Sometimes when I go to court, the experience can feel like I have just entered a rerun of an episode of “Sex in the City.”
Take my trip to Court on Valentines’ Day.
I was standing in the line waiting to get up to the clerk’s window to ask for a certified copy of a key document in a case for my attorney. Also in the line was a young female attorney who was dressed in the usual “power suit” court attire and another woman dressed casually, as was I.
The young female attorney was moaning about texting manners. Apparently a colleague had flirted and she’d flirted back. And he was married!! What should she do?
The other woman and I in the Clerk’s waiting room suggested that the next time she texts him she should cite the “Twinkie Defense” which she could reframe as the Valentine’s Day Defense.

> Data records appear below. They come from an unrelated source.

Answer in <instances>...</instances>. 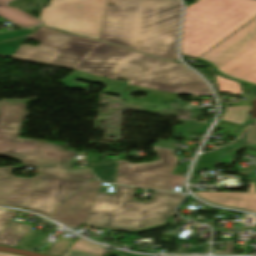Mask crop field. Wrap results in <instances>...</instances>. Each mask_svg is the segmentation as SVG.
Segmentation results:
<instances>
[{"mask_svg":"<svg viewBox=\"0 0 256 256\" xmlns=\"http://www.w3.org/2000/svg\"><path fill=\"white\" fill-rule=\"evenodd\" d=\"M104 249L79 238L63 256H101Z\"/></svg>","mask_w":256,"mask_h":256,"instance_id":"obj_15","label":"crop field"},{"mask_svg":"<svg viewBox=\"0 0 256 256\" xmlns=\"http://www.w3.org/2000/svg\"><path fill=\"white\" fill-rule=\"evenodd\" d=\"M118 256H121V255H118Z\"/></svg>","mask_w":256,"mask_h":256,"instance_id":"obj_32","label":"crop field"},{"mask_svg":"<svg viewBox=\"0 0 256 256\" xmlns=\"http://www.w3.org/2000/svg\"><path fill=\"white\" fill-rule=\"evenodd\" d=\"M106 1L51 0L39 18L44 25L99 39Z\"/></svg>","mask_w":256,"mask_h":256,"instance_id":"obj_8","label":"crop field"},{"mask_svg":"<svg viewBox=\"0 0 256 256\" xmlns=\"http://www.w3.org/2000/svg\"><path fill=\"white\" fill-rule=\"evenodd\" d=\"M196 1H198V0H196Z\"/></svg>","mask_w":256,"mask_h":256,"instance_id":"obj_33","label":"crop field"},{"mask_svg":"<svg viewBox=\"0 0 256 256\" xmlns=\"http://www.w3.org/2000/svg\"><path fill=\"white\" fill-rule=\"evenodd\" d=\"M31 227L11 222L0 233V245L15 247Z\"/></svg>","mask_w":256,"mask_h":256,"instance_id":"obj_14","label":"crop field"},{"mask_svg":"<svg viewBox=\"0 0 256 256\" xmlns=\"http://www.w3.org/2000/svg\"><path fill=\"white\" fill-rule=\"evenodd\" d=\"M215 76H216L217 86H218V89L220 92L234 93V94H238V95L242 94L241 90H240L239 83L225 79V78L219 76L218 74H215Z\"/></svg>","mask_w":256,"mask_h":256,"instance_id":"obj_20","label":"crop field"},{"mask_svg":"<svg viewBox=\"0 0 256 256\" xmlns=\"http://www.w3.org/2000/svg\"><path fill=\"white\" fill-rule=\"evenodd\" d=\"M233 245V242L226 243L225 251H214V253H232Z\"/></svg>","mask_w":256,"mask_h":256,"instance_id":"obj_29","label":"crop field"},{"mask_svg":"<svg viewBox=\"0 0 256 256\" xmlns=\"http://www.w3.org/2000/svg\"><path fill=\"white\" fill-rule=\"evenodd\" d=\"M134 188L116 185V193L100 191L86 222L94 228L148 231L167 224L183 194L155 191L148 202L134 201ZM86 225V226H87Z\"/></svg>","mask_w":256,"mask_h":256,"instance_id":"obj_3","label":"crop field"},{"mask_svg":"<svg viewBox=\"0 0 256 256\" xmlns=\"http://www.w3.org/2000/svg\"><path fill=\"white\" fill-rule=\"evenodd\" d=\"M38 28L39 27L32 28V29H27V30L15 31V32H12V33H9V34H5V35H0V41H5V40H8V39L19 38V37H21L23 35L35 32Z\"/></svg>","mask_w":256,"mask_h":256,"instance_id":"obj_24","label":"crop field"},{"mask_svg":"<svg viewBox=\"0 0 256 256\" xmlns=\"http://www.w3.org/2000/svg\"><path fill=\"white\" fill-rule=\"evenodd\" d=\"M247 143L256 145V125L248 130Z\"/></svg>","mask_w":256,"mask_h":256,"instance_id":"obj_26","label":"crop field"},{"mask_svg":"<svg viewBox=\"0 0 256 256\" xmlns=\"http://www.w3.org/2000/svg\"><path fill=\"white\" fill-rule=\"evenodd\" d=\"M117 160L88 163L101 181L114 183Z\"/></svg>","mask_w":256,"mask_h":256,"instance_id":"obj_16","label":"crop field"},{"mask_svg":"<svg viewBox=\"0 0 256 256\" xmlns=\"http://www.w3.org/2000/svg\"><path fill=\"white\" fill-rule=\"evenodd\" d=\"M31 38L37 47L23 45L13 56L26 60L82 70L128 84L171 93L210 95L208 87L180 63L147 56L100 42L40 28Z\"/></svg>","mask_w":256,"mask_h":256,"instance_id":"obj_1","label":"crop field"},{"mask_svg":"<svg viewBox=\"0 0 256 256\" xmlns=\"http://www.w3.org/2000/svg\"><path fill=\"white\" fill-rule=\"evenodd\" d=\"M102 182L93 180L71 197L63 201L48 217L73 229L84 224L90 214Z\"/></svg>","mask_w":256,"mask_h":256,"instance_id":"obj_10","label":"crop field"},{"mask_svg":"<svg viewBox=\"0 0 256 256\" xmlns=\"http://www.w3.org/2000/svg\"><path fill=\"white\" fill-rule=\"evenodd\" d=\"M105 86L107 87L104 92L117 94V95H120L122 99H125L126 90H123V88L127 87V84L107 79Z\"/></svg>","mask_w":256,"mask_h":256,"instance_id":"obj_22","label":"crop field"},{"mask_svg":"<svg viewBox=\"0 0 256 256\" xmlns=\"http://www.w3.org/2000/svg\"><path fill=\"white\" fill-rule=\"evenodd\" d=\"M174 140H166L162 141L156 144H153L152 146H158V147H163V148H169V149H176L175 147H172L174 145Z\"/></svg>","mask_w":256,"mask_h":256,"instance_id":"obj_27","label":"crop field"},{"mask_svg":"<svg viewBox=\"0 0 256 256\" xmlns=\"http://www.w3.org/2000/svg\"><path fill=\"white\" fill-rule=\"evenodd\" d=\"M0 256H19V255H14V254H9V253H1Z\"/></svg>","mask_w":256,"mask_h":256,"instance_id":"obj_31","label":"crop field"},{"mask_svg":"<svg viewBox=\"0 0 256 256\" xmlns=\"http://www.w3.org/2000/svg\"><path fill=\"white\" fill-rule=\"evenodd\" d=\"M200 159H215L214 152L208 155L200 156Z\"/></svg>","mask_w":256,"mask_h":256,"instance_id":"obj_30","label":"crop field"},{"mask_svg":"<svg viewBox=\"0 0 256 256\" xmlns=\"http://www.w3.org/2000/svg\"><path fill=\"white\" fill-rule=\"evenodd\" d=\"M255 16L254 0H200L186 8L180 52L195 59Z\"/></svg>","mask_w":256,"mask_h":256,"instance_id":"obj_4","label":"crop field"},{"mask_svg":"<svg viewBox=\"0 0 256 256\" xmlns=\"http://www.w3.org/2000/svg\"><path fill=\"white\" fill-rule=\"evenodd\" d=\"M44 176L78 178V179H93L94 176L88 168L70 170L69 163L54 164L39 167Z\"/></svg>","mask_w":256,"mask_h":256,"instance_id":"obj_13","label":"crop field"},{"mask_svg":"<svg viewBox=\"0 0 256 256\" xmlns=\"http://www.w3.org/2000/svg\"><path fill=\"white\" fill-rule=\"evenodd\" d=\"M160 160L132 165L119 161L117 183L139 188L168 191L174 186H183L185 177L171 175L178 158L172 151L154 148Z\"/></svg>","mask_w":256,"mask_h":256,"instance_id":"obj_9","label":"crop field"},{"mask_svg":"<svg viewBox=\"0 0 256 256\" xmlns=\"http://www.w3.org/2000/svg\"><path fill=\"white\" fill-rule=\"evenodd\" d=\"M250 110L251 106L226 107L220 119L243 125Z\"/></svg>","mask_w":256,"mask_h":256,"instance_id":"obj_18","label":"crop field"},{"mask_svg":"<svg viewBox=\"0 0 256 256\" xmlns=\"http://www.w3.org/2000/svg\"><path fill=\"white\" fill-rule=\"evenodd\" d=\"M199 60L225 77L256 85V19Z\"/></svg>","mask_w":256,"mask_h":256,"instance_id":"obj_7","label":"crop field"},{"mask_svg":"<svg viewBox=\"0 0 256 256\" xmlns=\"http://www.w3.org/2000/svg\"><path fill=\"white\" fill-rule=\"evenodd\" d=\"M206 248H207V245L199 248L190 249L181 253H205Z\"/></svg>","mask_w":256,"mask_h":256,"instance_id":"obj_28","label":"crop field"},{"mask_svg":"<svg viewBox=\"0 0 256 256\" xmlns=\"http://www.w3.org/2000/svg\"><path fill=\"white\" fill-rule=\"evenodd\" d=\"M214 164V160H200L198 161L193 174H197L200 169L209 170Z\"/></svg>","mask_w":256,"mask_h":256,"instance_id":"obj_25","label":"crop field"},{"mask_svg":"<svg viewBox=\"0 0 256 256\" xmlns=\"http://www.w3.org/2000/svg\"><path fill=\"white\" fill-rule=\"evenodd\" d=\"M1 104V103H0Z\"/></svg>","mask_w":256,"mask_h":256,"instance_id":"obj_34","label":"crop field"},{"mask_svg":"<svg viewBox=\"0 0 256 256\" xmlns=\"http://www.w3.org/2000/svg\"><path fill=\"white\" fill-rule=\"evenodd\" d=\"M180 11L179 0H108L100 39L152 56L176 59Z\"/></svg>","mask_w":256,"mask_h":256,"instance_id":"obj_2","label":"crop field"},{"mask_svg":"<svg viewBox=\"0 0 256 256\" xmlns=\"http://www.w3.org/2000/svg\"><path fill=\"white\" fill-rule=\"evenodd\" d=\"M196 120L192 121H186L183 123V125H177L174 127V135L172 137H178L179 133L181 134V137H183L184 132L188 133H202L204 134L205 130L208 128L209 124H200L195 125Z\"/></svg>","mask_w":256,"mask_h":256,"instance_id":"obj_19","label":"crop field"},{"mask_svg":"<svg viewBox=\"0 0 256 256\" xmlns=\"http://www.w3.org/2000/svg\"><path fill=\"white\" fill-rule=\"evenodd\" d=\"M199 197L212 203L228 207H237L256 212V190L255 183L249 182L247 194L243 193H210L194 192Z\"/></svg>","mask_w":256,"mask_h":256,"instance_id":"obj_11","label":"crop field"},{"mask_svg":"<svg viewBox=\"0 0 256 256\" xmlns=\"http://www.w3.org/2000/svg\"><path fill=\"white\" fill-rule=\"evenodd\" d=\"M30 101L33 100H2L0 107V156L15 158L32 166L72 161L75 152L63 150L62 146L18 139L22 120L30 115L26 112V103Z\"/></svg>","mask_w":256,"mask_h":256,"instance_id":"obj_6","label":"crop field"},{"mask_svg":"<svg viewBox=\"0 0 256 256\" xmlns=\"http://www.w3.org/2000/svg\"><path fill=\"white\" fill-rule=\"evenodd\" d=\"M27 36L18 40L0 43V55L13 56L17 50L30 38Z\"/></svg>","mask_w":256,"mask_h":256,"instance_id":"obj_21","label":"crop field"},{"mask_svg":"<svg viewBox=\"0 0 256 256\" xmlns=\"http://www.w3.org/2000/svg\"><path fill=\"white\" fill-rule=\"evenodd\" d=\"M16 212H11L7 210L0 209V232L3 230V228L10 223L13 218L17 215Z\"/></svg>","mask_w":256,"mask_h":256,"instance_id":"obj_23","label":"crop field"},{"mask_svg":"<svg viewBox=\"0 0 256 256\" xmlns=\"http://www.w3.org/2000/svg\"><path fill=\"white\" fill-rule=\"evenodd\" d=\"M13 169L0 168V205L27 208L46 217L90 181L46 178L40 174L23 179L14 177Z\"/></svg>","mask_w":256,"mask_h":256,"instance_id":"obj_5","label":"crop field"},{"mask_svg":"<svg viewBox=\"0 0 256 256\" xmlns=\"http://www.w3.org/2000/svg\"><path fill=\"white\" fill-rule=\"evenodd\" d=\"M76 79L98 82V83H103V84L105 83V80H106L103 77L95 76L92 74H88V73L76 70L71 75H69L67 78L61 80L60 82L70 88H80V89L88 90V88H89L88 85L80 84L75 81Z\"/></svg>","mask_w":256,"mask_h":256,"instance_id":"obj_17","label":"crop field"},{"mask_svg":"<svg viewBox=\"0 0 256 256\" xmlns=\"http://www.w3.org/2000/svg\"><path fill=\"white\" fill-rule=\"evenodd\" d=\"M11 1L13 0H0V17L22 27H31L43 24V21L41 20H38L16 8L8 7L7 5Z\"/></svg>","mask_w":256,"mask_h":256,"instance_id":"obj_12","label":"crop field"}]
</instances>
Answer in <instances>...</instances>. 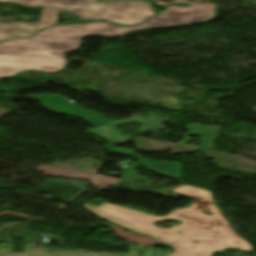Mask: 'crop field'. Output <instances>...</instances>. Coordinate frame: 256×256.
<instances>
[{
    "mask_svg": "<svg viewBox=\"0 0 256 256\" xmlns=\"http://www.w3.org/2000/svg\"><path fill=\"white\" fill-rule=\"evenodd\" d=\"M173 192L197 200L188 208L173 210L166 217H156L120 206L105 203L98 208L84 205L101 219L117 224L125 229L149 235L160 242L176 249L175 253L166 256H212L226 248H237L246 252L252 251L249 243L240 239L227 224L224 217L214 206L211 193L191 186H181ZM197 212H194V211ZM211 212V216L200 211ZM178 219L182 225L171 229L154 227L153 221ZM185 222L192 223L191 225ZM181 231V233H177ZM199 231H202L199 233ZM195 234H198L197 236ZM213 236H216L214 238Z\"/></svg>",
    "mask_w": 256,
    "mask_h": 256,
    "instance_id": "crop-field-1",
    "label": "crop field"
},
{
    "mask_svg": "<svg viewBox=\"0 0 256 256\" xmlns=\"http://www.w3.org/2000/svg\"><path fill=\"white\" fill-rule=\"evenodd\" d=\"M215 9V4L191 3L189 8L172 5L154 19L134 27H117L109 23L55 26L30 39L5 41L0 44V78H9L28 69L49 72L64 69V51L78 49L82 36L119 37L150 27L203 22L214 17ZM54 52L57 54H50Z\"/></svg>",
    "mask_w": 256,
    "mask_h": 256,
    "instance_id": "crop-field-2",
    "label": "crop field"
},
{
    "mask_svg": "<svg viewBox=\"0 0 256 256\" xmlns=\"http://www.w3.org/2000/svg\"><path fill=\"white\" fill-rule=\"evenodd\" d=\"M11 1L30 7H46L42 12L41 25H55L58 11L73 12L81 20L103 19L110 22L133 25L155 16L151 4L123 0L104 4L88 0H0ZM128 2V6H126ZM82 7H85L84 9ZM75 10H81L75 12ZM51 19H48V17ZM45 23H48L47 25Z\"/></svg>",
    "mask_w": 256,
    "mask_h": 256,
    "instance_id": "crop-field-3",
    "label": "crop field"
},
{
    "mask_svg": "<svg viewBox=\"0 0 256 256\" xmlns=\"http://www.w3.org/2000/svg\"><path fill=\"white\" fill-rule=\"evenodd\" d=\"M28 98L42 101L44 104L41 106L47 108L54 113L80 117L88 121L94 127L110 123L95 112L82 109L72 104L67 97H60L55 95H30L28 96Z\"/></svg>",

Namely, that she had responded to his first in the spirit of the day and that she sincerely hoped he hadn’t taken her seriously. Blame it all on being high on Valentines’ Day spirit. (The “Twinkie Defense” was asserted in San Francisco, when a defendant attempted to plead that he was high on Twinkies when he shot up City Hall and killed the mayor.)
She thought our suggestion was a good idea and whipped out her Blackberry to convey her regrets of the day. Huge sighs of relief all around.
Then my own paperwork appeared and I left full of wonder about how life goes on at Court.